Google has revealed the next generation of its AI technology with the launch of the Gemini 3 model and a new agent-driven development tool called Antigravity. Both were announced on November 18, highlighting Google’s push toward more autonomous, agent-based workflows for developers.
Gemini 3 is an upgraded version of the previous Gemini models, offering stronger reasoning skills and better handling of visual information. Google says the model is designed to follow instructions more reliably, call functions accurately, and support the creation of advanced software agents. Agentic features in Gemini 3 Pro are already being built into Google AI Studio, the Gemini command-line tools, Android Studio, and a growing number of third-party developer platforms.
The company claims Gemini 3 Pro outperforms Gemini 2.5 Pro in coding tasks and is especially good at agentic workflows and solving complex problems without example prompts. Developers can use it to quickly turn ideas into working applications thanks to its multimodal abilities. During the preview period, Gemini 3 is priced at two dollars per million input tokens and twelve dollars per million output tokens for prompts up to 200,000 tokens. It is accessible through the Gemini API, Google AI Studio, and Vertex AI for enterprise customers.
Google also introduced Antigravity, a new development environment where the AI agent takes the lead instead of being a small feature inside an IDE. Antigravity can control the browser, the code editor, and the terminal to complete a wide range of programming tasks.
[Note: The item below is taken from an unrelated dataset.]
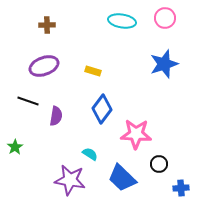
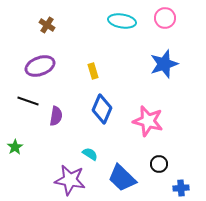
brown cross: rotated 35 degrees clockwise
purple ellipse: moved 4 px left
yellow rectangle: rotated 56 degrees clockwise
blue diamond: rotated 12 degrees counterclockwise
pink star: moved 12 px right, 13 px up; rotated 12 degrees clockwise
Google describes it as the next step in evolving IDEs toward an agent-first approach, with asynchronous interactions and the ability to manage entire workflows automatically. Antigravity is available in a public preview for Windows, macOS, and Linux.
With Antigravity, developers act more like project architects while AI handles the execution. The agent can work through full coding tasks, research problems, and provide progress updates along the way. Google says the system improves over time with feedback, thanks to built-in memory that helps it learn and adapt within each project.